Data extract =>
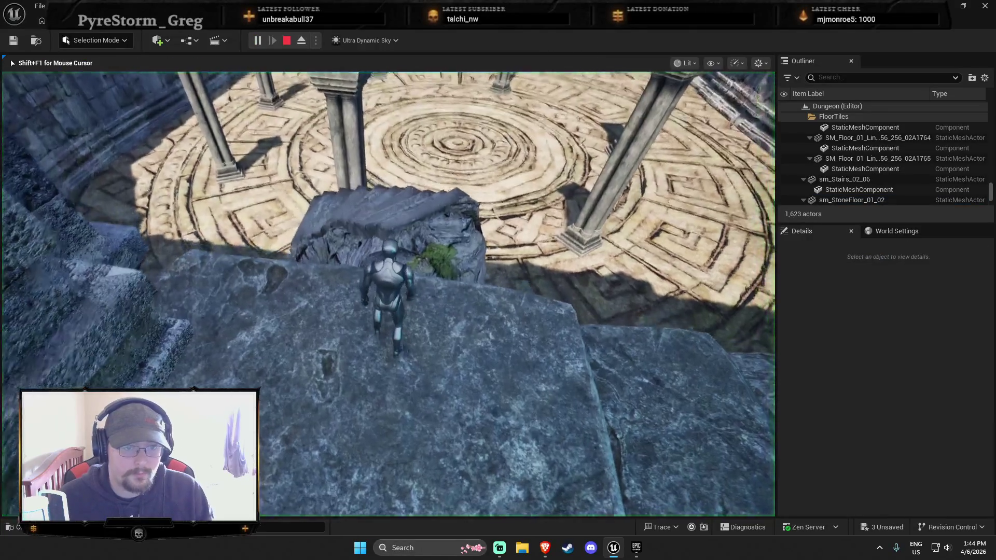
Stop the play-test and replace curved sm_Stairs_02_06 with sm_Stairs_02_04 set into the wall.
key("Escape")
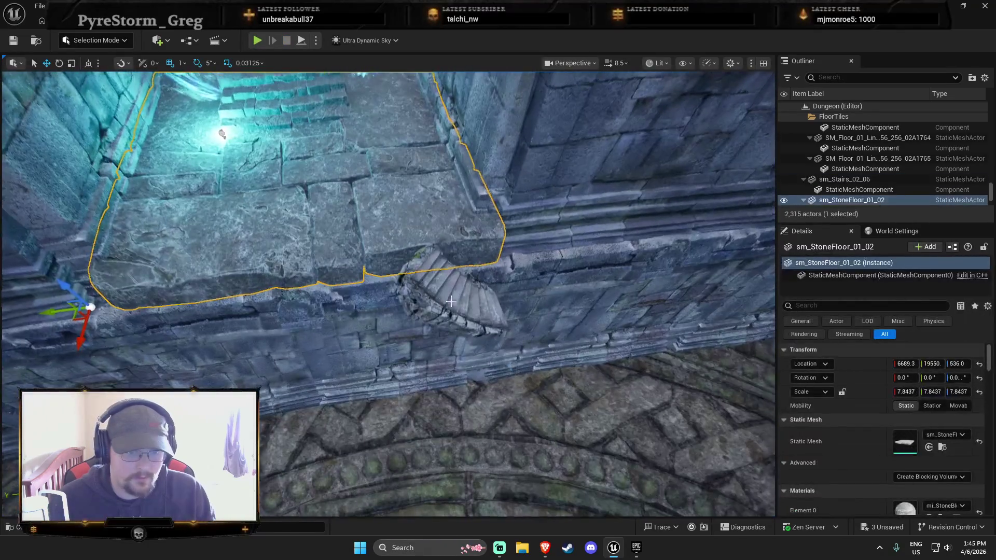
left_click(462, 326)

Task requirements =>
Reproduce the data above in full, exactly as it is, with the pictures left out.

Expected answer =>
Stop the play-test and replace curved sm_Stairs_02_06 with sm_Stairs_02_04 set into the wall.
key("Escape")
left_click(462, 326)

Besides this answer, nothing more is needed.